**Problem requirements**
Each entry needs to be retyped exactly, with nothing added or dropped.

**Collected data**
_ _ _ _

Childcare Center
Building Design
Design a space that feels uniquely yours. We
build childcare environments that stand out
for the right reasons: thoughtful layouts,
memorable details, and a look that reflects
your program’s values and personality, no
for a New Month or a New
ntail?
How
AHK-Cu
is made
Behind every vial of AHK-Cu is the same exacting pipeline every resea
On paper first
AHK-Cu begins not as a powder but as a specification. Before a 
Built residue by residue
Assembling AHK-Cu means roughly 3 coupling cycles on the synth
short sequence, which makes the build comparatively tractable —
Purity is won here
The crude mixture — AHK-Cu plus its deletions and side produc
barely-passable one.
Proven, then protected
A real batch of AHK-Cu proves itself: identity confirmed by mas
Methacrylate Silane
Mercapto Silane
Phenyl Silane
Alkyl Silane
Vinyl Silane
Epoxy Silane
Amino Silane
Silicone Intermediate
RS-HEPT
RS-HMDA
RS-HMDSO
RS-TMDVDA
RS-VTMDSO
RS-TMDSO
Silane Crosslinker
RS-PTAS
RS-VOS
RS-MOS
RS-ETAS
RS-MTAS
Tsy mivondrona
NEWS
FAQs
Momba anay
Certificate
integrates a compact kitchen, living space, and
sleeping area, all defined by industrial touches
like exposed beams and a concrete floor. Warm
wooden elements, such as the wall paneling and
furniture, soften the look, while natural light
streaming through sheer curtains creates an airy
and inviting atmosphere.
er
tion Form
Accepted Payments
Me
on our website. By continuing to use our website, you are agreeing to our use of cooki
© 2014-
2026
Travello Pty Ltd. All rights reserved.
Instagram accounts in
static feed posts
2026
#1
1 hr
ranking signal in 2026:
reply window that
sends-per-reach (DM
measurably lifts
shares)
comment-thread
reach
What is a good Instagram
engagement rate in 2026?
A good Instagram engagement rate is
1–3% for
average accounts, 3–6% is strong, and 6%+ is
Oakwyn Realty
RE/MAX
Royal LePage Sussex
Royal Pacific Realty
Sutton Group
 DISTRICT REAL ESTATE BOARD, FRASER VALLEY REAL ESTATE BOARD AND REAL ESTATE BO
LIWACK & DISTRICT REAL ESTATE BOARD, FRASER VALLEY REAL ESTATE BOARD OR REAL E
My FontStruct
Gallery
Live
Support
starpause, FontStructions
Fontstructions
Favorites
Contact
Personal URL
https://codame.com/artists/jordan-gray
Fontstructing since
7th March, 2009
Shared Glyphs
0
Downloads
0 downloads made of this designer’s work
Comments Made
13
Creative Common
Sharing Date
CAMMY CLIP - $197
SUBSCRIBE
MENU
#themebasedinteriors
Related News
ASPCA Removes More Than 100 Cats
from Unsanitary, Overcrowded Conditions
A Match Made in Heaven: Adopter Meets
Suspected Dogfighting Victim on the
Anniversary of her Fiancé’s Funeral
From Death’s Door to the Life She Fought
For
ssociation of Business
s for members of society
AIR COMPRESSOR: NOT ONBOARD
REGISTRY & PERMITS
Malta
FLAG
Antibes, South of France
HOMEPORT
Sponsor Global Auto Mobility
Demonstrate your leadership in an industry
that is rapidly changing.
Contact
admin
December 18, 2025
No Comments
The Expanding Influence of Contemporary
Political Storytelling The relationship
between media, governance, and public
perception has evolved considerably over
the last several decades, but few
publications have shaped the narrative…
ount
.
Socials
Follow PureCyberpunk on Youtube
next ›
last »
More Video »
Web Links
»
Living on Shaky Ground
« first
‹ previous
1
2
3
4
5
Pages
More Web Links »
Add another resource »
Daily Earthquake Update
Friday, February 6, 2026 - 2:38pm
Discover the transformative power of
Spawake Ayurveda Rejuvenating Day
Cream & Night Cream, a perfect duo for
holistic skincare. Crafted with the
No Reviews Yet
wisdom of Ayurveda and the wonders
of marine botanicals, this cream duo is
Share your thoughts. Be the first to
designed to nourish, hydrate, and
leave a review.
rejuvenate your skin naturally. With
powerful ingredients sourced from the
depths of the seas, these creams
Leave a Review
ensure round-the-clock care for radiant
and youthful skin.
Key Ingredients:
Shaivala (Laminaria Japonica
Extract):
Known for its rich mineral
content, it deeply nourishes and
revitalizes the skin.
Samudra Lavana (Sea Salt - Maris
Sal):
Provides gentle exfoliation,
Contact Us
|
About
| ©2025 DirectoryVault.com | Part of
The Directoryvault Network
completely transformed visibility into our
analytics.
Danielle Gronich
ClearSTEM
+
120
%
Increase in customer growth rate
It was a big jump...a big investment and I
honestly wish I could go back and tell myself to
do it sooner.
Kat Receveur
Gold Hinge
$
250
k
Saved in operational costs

_ _ _ _

**Result of this exercise**
Childcare Center
Building Design
Design a space that feels uniquely yours. We
build childcare environments that stand out
for the right reasons: thoughtful layouts,
memorable details, and a look that reflects
your program’s values and personality, no
for a New Month or a New
ntail?
How
AHK-Cu
is made
Behind every vial of AHK-Cu is the same exacting pipeline every resea
On paper first
AHK-Cu begins not as a powder but as a specification. Before a 
Built residue by residue
Assembling AHK-Cu means roughly 3 coupling cycles on the synth
short sequence, which makes the build comparatively tractable —
Purity is won here
The crude mixture — AHK-Cu plus its deletions and side produc
barely-passable one.
Proven, then protected
A real batch of AHK-Cu proves itself: identity confirmed by mas
Methacrylate Silane
Mercapto Silane
Phenyl Silane
Alkyl Silane
Vinyl Silane
Epoxy Silane
Amino Silane
Silicone Intermediate
RS-HEPT
RS-HMDA
RS-HMDSO
RS-TMDVDA
RS-VTMDSO
RS-TMDSO
Silane Crosslinker
RS-PTAS
RS-VOS
RS-MOS
RS-ETAS
RS-MTAS
Tsy mivondrona
NEWS
FAQs
Momba anay
Certificate
integrates a compact kitchen, living space, and
sleeping area, all defined by industrial touches
like exposed beams and a concrete floor. Warm
wooden elements, such as the wall paneling and
furniture, soften the look, while natural light
streaming through sheer curtains creates an airy
and inviting atmosphere.
er
tion Form
Accepted Payments
Me
on our website. By continuing to use our website, you are agreeing to our use of cooki
© 2014-
2026
Travello Pty Ltd. All rights reserved.
Instagram accounts in
static feed posts
2026
#1
1 hr
ranking signal in 2026:
reply window that
sends-per-reach (DM
measurably lifts
shares)
comment-thread
reach
What is a good Instagram
engagement rate in 2026?
A good Instagram engagement rate is
1–3% for
average accounts, 3–6% is strong, and 6%+ is
Oakwyn Realty
RE/MAX
Royal LePage Sussex
Royal Pacific Realty
Sutton Group
 DISTRICT REAL ESTATE BOARD, FRASER VALLEY REAL ESTATE BOARD AND REAL ESTATE BO
LIWACK & DISTRICT REAL ESTATE BOARD, FRASER VALLEY REAL ESTATE BOARD OR REAL E
My FontStruct
Gallery
Live
Support
starpause, FontStructions
Fontstructions
Favorites
Contact
Personal URL
https://codame.com/artists/jordan-gray
Fontstructing since
7th March, 2009
Shared Glyphs
0
Downloads
0 downloads made of this designer’s work
Comments Made
13
Creative Common
Sharing Date
CAMMY CLIP - $197
SUBSCRIBE
MENU
#themebasedinteriors
Related News
ASPCA Removes More Than 100 Cats
from Unsanitary, Overcrowded Conditions
A Match Made in Heaven: Adopter Meets
Suspected Dogfighting Victim on the
Anniversary of her Fiancé’s Funeral
From Death’s Door to the Life She Fought
For
ssociation of Business
s for members of society
AIR COMPRESSOR: NOT ONBOARD
REGISTRY & PERMITS
Malta
FLAG
Antibes, South of France
HOMEPORT
Sponsor Global Auto Mobility
Demonstrate your leadership in an industry
that is rapidly changing.
Contact
admin
December 18, 2025
No Comments
The Expanding Influence of Contemporary
Political Storytelling The relationship
between media, governance, and public
perception has evolved considerably over
the last several decades, but few
publications have shaped the narrative…
ount
.
Socials
Follow PureCyberpunk on Youtube
next ›
last »
More Video »
Web Links
»
Living on Shaky Ground
« first
‹ previous
1
2
3
4
5
Pages
More Web Links »
Add another resource »
Daily Earthquake Update
Friday, February 6, 2026 - 2:38pm
Discover the transformative power of
Spawake Ayurveda Rejuvenating Day
Cream & Night Cream, a perfect duo for
holistic skincare. Crafted with the
No Reviews Yet
wisdom of Ayurveda and the wonders
of marine botanicals, this cream duo is
Share your thoughts. Be the first to
designed to nourish, hydrate, and
leave a review.
rejuvenate your skin naturally. With
powerful ingredients sourced from the
depths of the seas, these creams
Leave a Review
ensure round-the-clock care for radiant
and youthful skin.
Key Ingredients:
Shaivala (Laminaria Japonica
Extract):
Known for its rich mineral
content, it deeply nourishes and
revitalizes the skin.
Samudra Lavana (Sea Salt - Maris
Sal):
Provides gentle exfoliation,
Contact Us
|
About
| ©2025 DirectoryVault.com | Part of
The Directoryvault Network
completely transformed visibility into our
analytics.
Danielle Gronich
ClearSTEM
+
120
%
Increase in customer growth rate
It was a big jump...a big investment and I
honestly wish I could go back and tell myself to
do it sooner.
Kat Receveur
Gold Hinge
$
250
k
Saved in operational costs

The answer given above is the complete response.